# TRAVAIL À FAIRE
**A)** Recopiez fidèlement le passage du texte sur Stéphane Ashpool qui s'ouvre sur les mots contenant « Nike, la mode » et se termine par « ses nouveaux projets. ».
**B)** D'après le texte sur Stéphane Ashpool, de quoi s'inspire la collection automne-hiver 2020-2021 de Pigalle ?

# TEXTE À LIRE
◇ ◇ ◇ ◇

Nike, la mode et le streetwear… rencontre avec Stéphane Ashpool, fondateur de Pigalle
Entre deux nouveaux terrains de basket-ball ultra colorés, une nouvelle collaboration avec Nike et une collection automne-hiver 2020-2021 inspirée du ballon de sport orange et de l'univers du Jazz, le fondateur du label Pigalle Stéphane Ashpool revient sur ses nouveaux projets.
Propos recueillis par Léa Zetlaoui.

◇ ◇ ◇ ◇

# MATÉRIEL
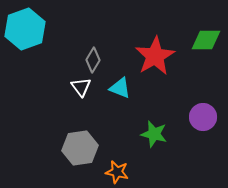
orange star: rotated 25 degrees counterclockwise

◇ ◇ ◇ ◇

# RÉPONSES RÉDIGÉES
**A)**
Nike, la mode et le streetwear… rencontre avec Stéphane Ashpool, fondateur de Pigalle
Entre deux nouveaux terrains de basket-ball ultra colorés, une nouvelle collaboration avec Nike et une collection automne-hiver 2020-2021 inspirée du ballon de sport orange et de l'univers du Jazz, le fondateur du label Pigalle Stéphane Ashpool revient sur ses nouveaux projets.

**B)** Du ballon de sport orange et de l'univers du Jazz.